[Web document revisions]
=== Section Start ===
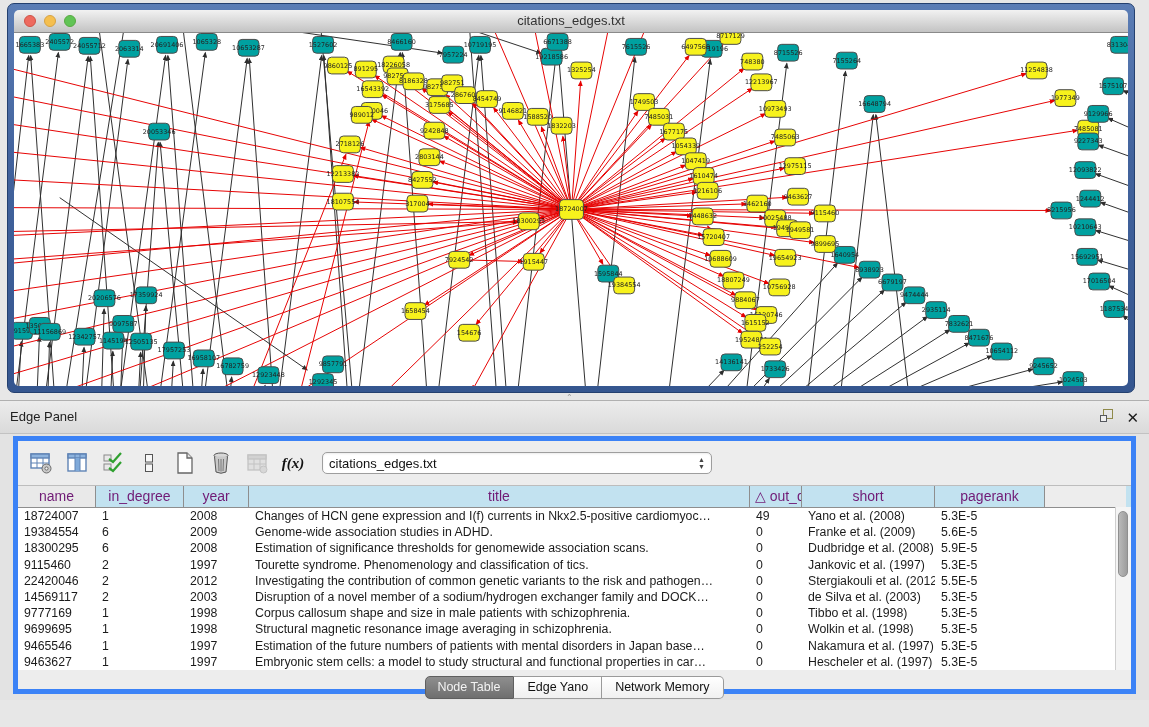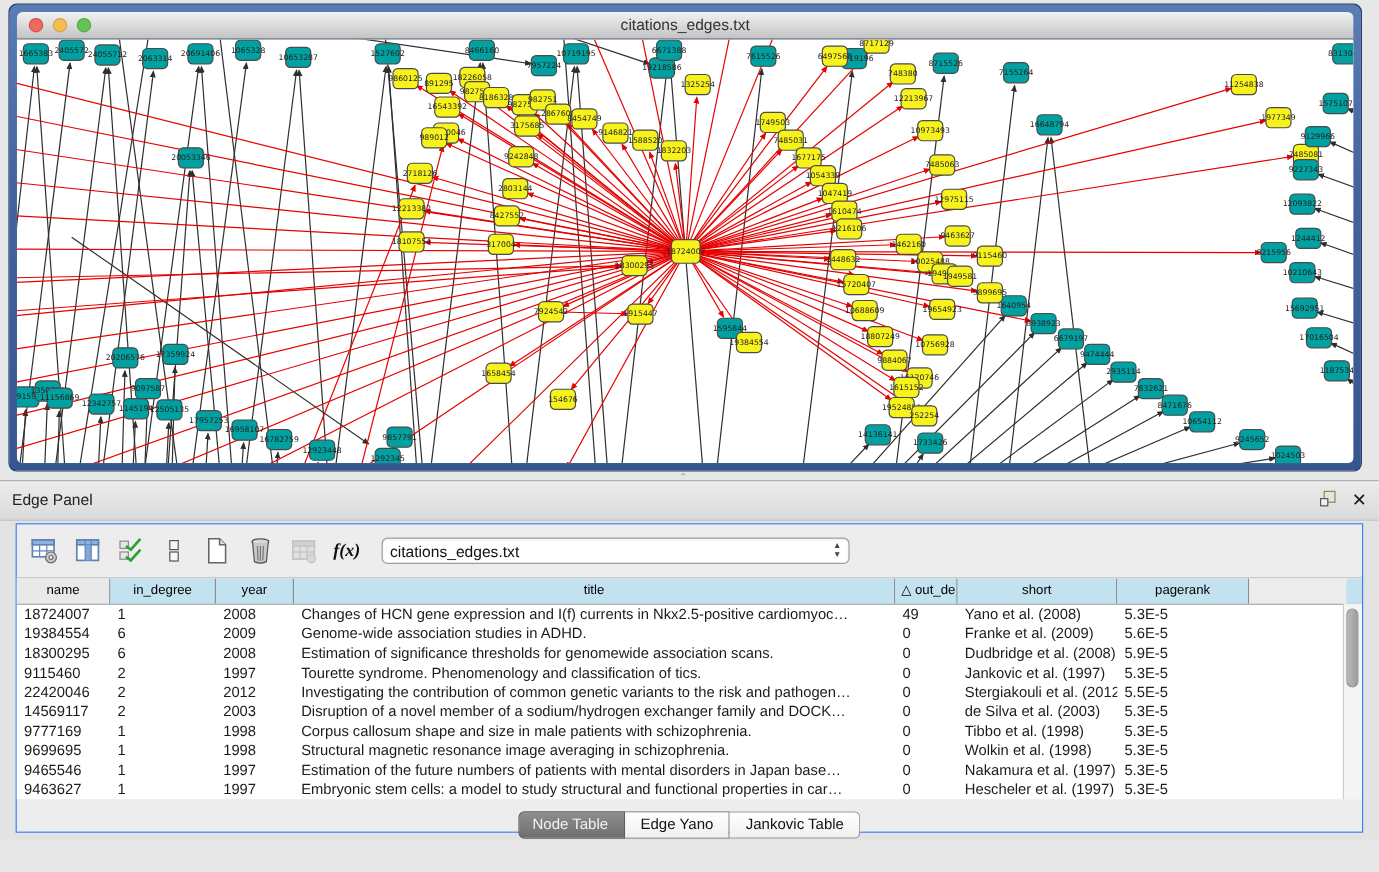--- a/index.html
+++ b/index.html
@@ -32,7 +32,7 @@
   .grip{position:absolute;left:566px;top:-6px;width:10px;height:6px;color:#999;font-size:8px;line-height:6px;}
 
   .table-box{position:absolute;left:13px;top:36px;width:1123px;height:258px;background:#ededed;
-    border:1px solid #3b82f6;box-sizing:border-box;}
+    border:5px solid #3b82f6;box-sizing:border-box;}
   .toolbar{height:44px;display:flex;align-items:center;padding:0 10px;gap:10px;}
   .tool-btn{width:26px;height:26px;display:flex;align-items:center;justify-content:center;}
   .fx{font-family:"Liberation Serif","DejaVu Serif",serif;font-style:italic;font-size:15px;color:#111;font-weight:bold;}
=== Section End ===
### What is expected
Say how many lines in the records hold the word "left", giving the number by itself.

### Task answer
2